Definition of GUILT
a : the state of one who has committed an offense especially consciously
: the fact of having committed a breach of conduct especially violating law and involving a penalty; broadly : guilty conduct
b : feelings of culpability especially for imagined offenses or from a sense of inadequacy : self reproach
: a feeling of culpability for offenses
This word is too much a part of my life. Everywhere I look, or go I feel the GUILT. Uggh! I can't tell you how much I hate this. Well I am done with this! GUILT is not my friend, and I really don't have time or energy to have it in my life.
Before I can get rid of GUILT, I have to get rid of PERFECTIONISM. If I didn't have an unhealthy belief in perfectionism, GUILT wouldn't hang around me.

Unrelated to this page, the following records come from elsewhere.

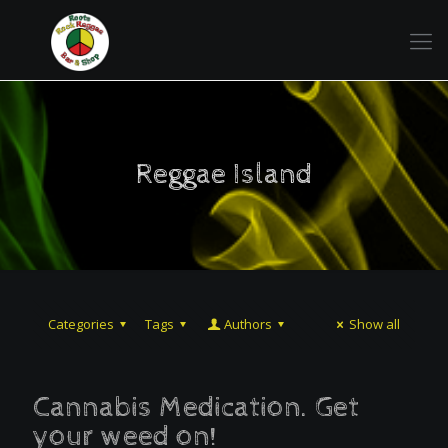
Reggae Island
Categories
Tags
Authors
Show all
Cannabis Medication. Get
your weed on!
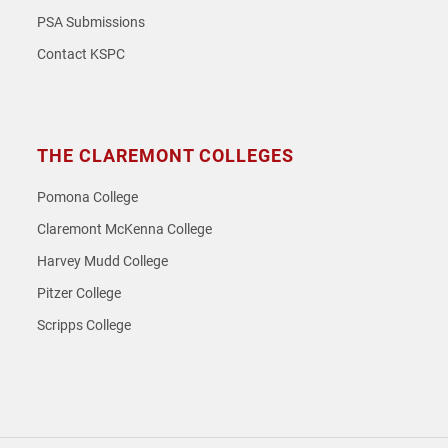
PSA Submissions
Contact KSPC
THE CLAREMONT COLLEGES
Pomona College
Claremont McKenna College
Harvey Mudd College
Pitzer College
Scripps College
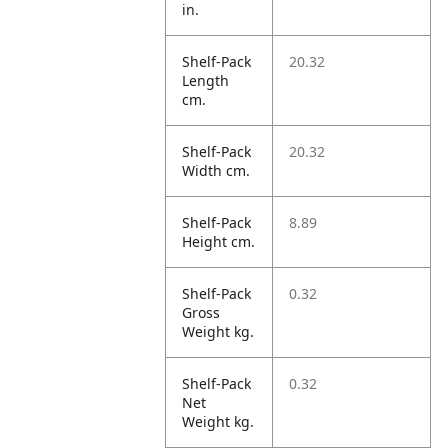
in.
Shelf-Pack
20.32
Length
cm.
Shelf-Pack
20.32
Width cm.
Shelf-Pack
8.89
Height cm.
Shelf-Pack
0.32
Gross
Weight kg.
Shelf-Pack
0.32
Net
Weight kg.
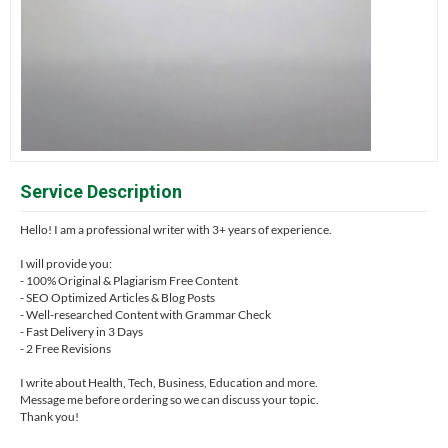
Service Description
Hello! I am a professional writer with 3+ years of experience.
I will provide you:
- 100% Original & Plagiarism Free Content
- SEO Optimized Articles & Blog Posts
- Well-researched Content with Grammar Check
- Fast Delivery in 3 Days
- 2 Free Revisions
I write about Health, Tech, Business, Education and more.
Message me before ordering so we can discuss your topic.
Thank you!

Sure I could list here the things that are weighing on my mind that are causing me GUILT, but really what good would that do?
So here I will just put my apology. To all those who I have let down, who are waiting for me or wanting something for me, who I have let down or disappointed. I am deeply sorry. I am sorry I couldn't live up to your expectations. I am sorry I let you down.
GUILT won't leave me if I keep feeding it. NO MORE. I will do what I can. I will do what is reasonable and leave the craziness of being perfect alone.
One step at a time, one task at a time I will move forward. I will get where I need to be, but it will be slower and it will NOT be PERFECT. I have kicked GUILT out of my car, I am picking up my friend JOY.